The government confiscated fishing boats owned by Japanese Canadian fishers. Some fishers were still on their boats when the navy towed them to the Fraser River delta. For some, this was a long way from home where their worried families waited for them. 

Diaspora: A group of people who have been dispersed from their homeland, usually by force.   

Thousands of fishing boats grouped together on a wide bay

Confiscation of Japanese-Canadian fishing vessels in Stevenson, British Columbia.

Men between the ages of 18-45 were removed from a 100-mile radius of the coast, called the “coastal security zone.” Eventually, families were also removed from this zone.
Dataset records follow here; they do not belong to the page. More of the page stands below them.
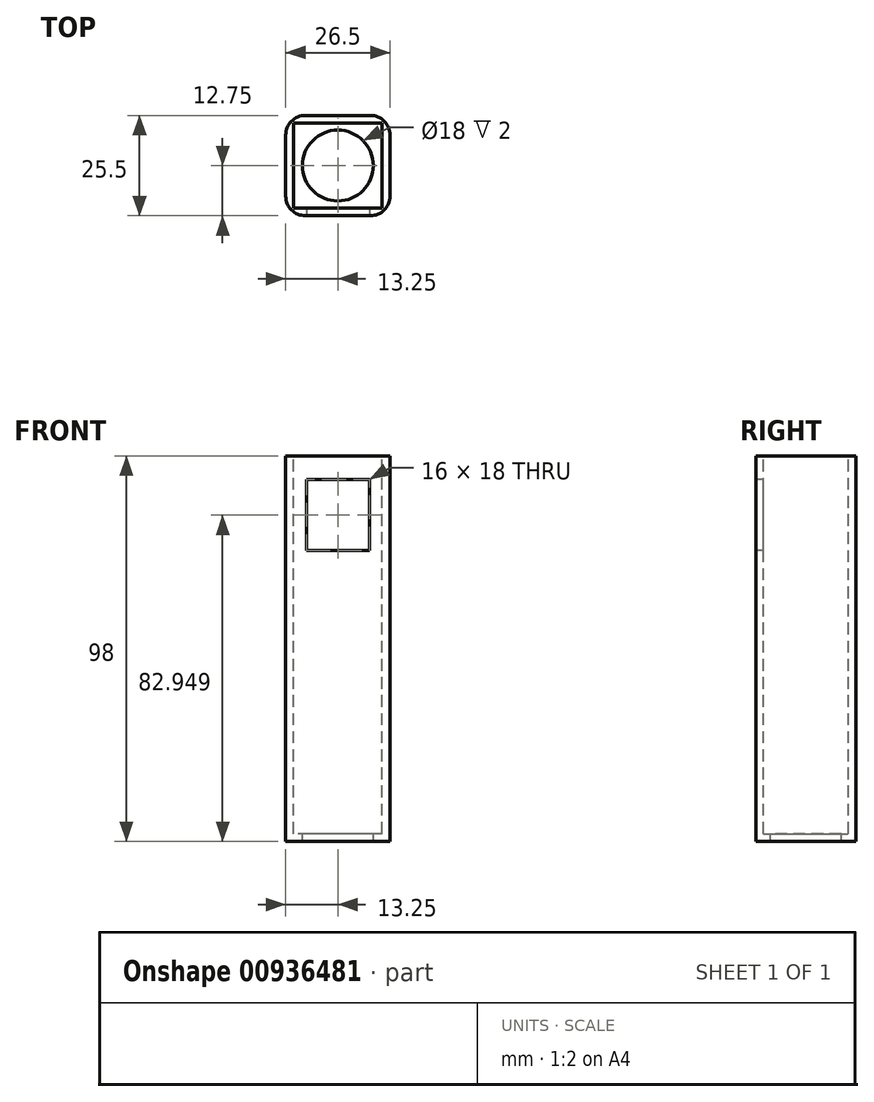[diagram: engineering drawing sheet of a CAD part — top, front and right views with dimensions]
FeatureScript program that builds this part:
annotation { "Feature Type Name" : "Feature", "Feature Type Description" : "" }
export const myFeature = defineFeature(function(context is Context, id is Id, definition is map)
    precondition{}
    {
        {
            var Q0;
            Q0=qCreatedBy(makeId("Top.planeOp"),FACE);
            var sketch = newSketch(context, id + "F0", { "sketchPlane" : qUnion([Q0])});
            skLineSegment(sketch, "E0.bottom", {"start": v(13.25, -12.75) * mm, "end": v(-13.25, -12.75) * mm});
            skLineSegment(sketch, "E0.top", {"start": v(13.25, 12.75) * mm, "end": v(-13.25, 12.75) * mm});
            skLineSegment(sketch, "E0.left", {"start": v(13.25, -12.75) * mm, "end": v(13.25, 12.75) * mm});
            skLineSegment(sketch, "E0.right", {"start": v(-13.25, -12.75) * mm, "end": v(-13.25, 12.75) * mm});
            skPoint(sketch, "E0.middle", {"position": v(0, 0) * mm});
            skSolve(sketch);
        }
        {
            var Q0;
            Q0=makeQuery(id+"F0.imprint","IMPRINT",FACE,{"disambiguationData":[TD([[makeQuery(id+"F0.imprint","IMPRINT",EDGE,{"derivedFrom":sQuery(id+"F0.wireOp",EDGE,"E0.bottom")}),-1.0]])]});
            extrude(context, id + "F1", {"entities" : qUnion([Q0]), "oppositeDirection" : true, "depth" : 98 * mm, "offsetDistance" : 25 * mm});
        }
        {
            var Q0;
            Q0=makeQuery(id+"F1.opExtrude","CAP_FACE",FACE,{"disambiguationData":[OSD([sQuery(id+"F0.wireOp",EDGE,"E0.bottom"),sQuery(id+"F0.wireOp",EDGE,"E0.top"),sQuery(id+"F0.wireOp",EDGE,"E0.left"),sQuery(id+"F0.wireOp",EDGE,"E0.right")])],"isStart":true});
            shell(context, id + "F2", {"entities" : qUnion([Q0]), "thickness" : 2 * mm});
        }
        {
            var Q0;
            Q0=qCreatedBy(makeId("Top.planeOp"),FACE);
            var sketch = newSketch(context, id + "F3", { "sketchPlane" : qUnion([Q0])});
            skCircle(sketch, "E1", {"center": v(0, 0) * mm, "radius": 9 * mm});
            skSolve(sketch);
        }
        {
            var Q0;
            Q0=sQuery(id+"F3.wireOp",VERTEX,"E1.center");
            var Q1;
            Q1=makeQuery(id+"F1.opExtrude","SWEPT_BODY",BODY,{"disambiguationData":[OSD([sQuery(id+"F0.wireOp",EDGE,"E0.bottom"),sQuery(id+"F0.wireOp",EDGE,"E0.top"),sQuery(id+"F0.wireOp",EDGE,"E0.left"),sQuery(id+"F0.wireOp",EDGE,"E0.right")])]});
            hole(context, id + "F4", {"style" : HoleStyle.SIMPLE, "endStyle" : HoleEndStyle.THROUGH, "holeDiameter" : 18 * mm, "majorDiameter" : 5 * mm, "isTappedThrough" : true, "tappedDepth" : 12 * mm, "tapClearance" : 3, "locations" : qUnion([Q0]), "scope" : qUnion([Q1])});
        }
        {
            var Q0;
            Q0=makeQuery(id+"F1.opExtrude","SWEPT_FACE",FACE,{"disambiguationData":[OSD([sQuery(id+"F0.wireOp",EDGE,"E0.bottom")])]});
            var sketch = newSketch(context, id + "F5", { "sketchPlane" : qUnion([Q0])});
            skLineSegment(sketch, "E2.bottom", {"start": v(8, -24.05) * mm, "end": v(-8, -24.05) * mm});
            skLineSegment(sketch, "E2.top", {"start": v(8, -6.05) * mm, "end": v(-8, -6.05) * mm});
            skLineSegment(sketch, "E2.left", {"start": v(8, -24.05) * mm, "end": v(8, -6.05) * mm});
            skLineSegment(sketch, "E2.right", {"start": v(-8, -24.05) * mm, "end": v(-8, -6.05) * mm});
            skPoint(sketch, "E2.middle", {"position": v(0, -15.05) * mm});
            skSolve(sketch);
        }
        {
            var Q0;
            Q0=makeQuery(id+"F5.imprint","IMPRINT",FACE,{"disambiguationData":[TD([[makeQuery(id+"F5.imprint","IMPRINT",EDGE,{"derivedFrom":sQuery(id+"F5.wireOp",EDGE,"E2.bottom")}),-1.0]])]});
            extrude(context, id + "F6", {"entities" : qUnion([Q0]), "operationType" : NewBodyOperationType.REMOVE, "oppositeDirection" : true, "depth" : 2 * mm, "offsetDistance" : 25 * mm});
        }
        {
            var Q0;
            Q0=makeQuery(id+"F1.opExtrude","SWEPT_EDGE",EDGE,{"disambiguationData":[OSD([sQuery(id+"F0.wireOp",EDGE,"E0.bottom"),sQuery(id+"F0.wireOp",EDGE,"E0.left")])]});
            var Q1;
            Q1=makeQuery(id+"F1.opExtrude","SWEPT_EDGE",EDGE,{"disambiguationData":[OSD([sQuery(id+"F0.wireOp",EDGE,"E0.top"),sQuery(id+"F0.wireOp",EDGE,"E0.left")])]});
            var Q2;
            Q2=makeQuery(id+"F1.opExtrude","SWEPT_EDGE",EDGE,{"disambiguationData":[OSD([sQuery(id+"F0.wireOp",EDGE,"E0.bottom"),sQuery(id+"F0.wireOp",EDGE,"E0.right")])]});
            var Q3;
            Q3=makeQuery(id+"F1.opExtrude","SWEPT_EDGE",EDGE,{"disambiguationData":[OSD([sQuery(id+"F0.wireOp",EDGE,"E0.top"),sQuery(id+"F0.wireOp",EDGE,"E0.right")])]});
            fillet(context, id + "F7", {"entities" : qUnion([Q0, Q1, Q2, Q3]), "radius" : 5 * mm, "tangentPropagation" : true, "allowEdgeOverflow" : false});
        }
    });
Japanese Canadians were shipped to Hastings Park in Vancouver. Housed in livestock barns and other buildings, each family had a horse stall with limited privacy and poor sanitation. The food was of poor quality and culturally foreign, resulting in sickness and malnutrition. Those who fell ill, children included, were quarantined in a dank basement

They took me to a stall, a stall for animals, and there was this young mother. She couldn’t understand English… She was crying and crying; she was beside herself, in a panic. They had taken her kids from her… It was like she was all alone in the world.

– Shoichi Matsushita

Livestock pens used to house Japanese Canadians

Stalls for women and children in Tashme

From Hastings Park, most went to internment camps in the British Columbian interior: Bay Farm, East Lillooet, Greenwood, Kaslo, Lemon Creek, New Denver, Popoff, Rosebery, Sandon, Slocan City, and the largest camp, Tashme.

Those who wanted to keep their family together had to work in the prairie provinces. Many worked on sugar beet farms in Alberta. Others were forced to go farther, ending up in Ontario.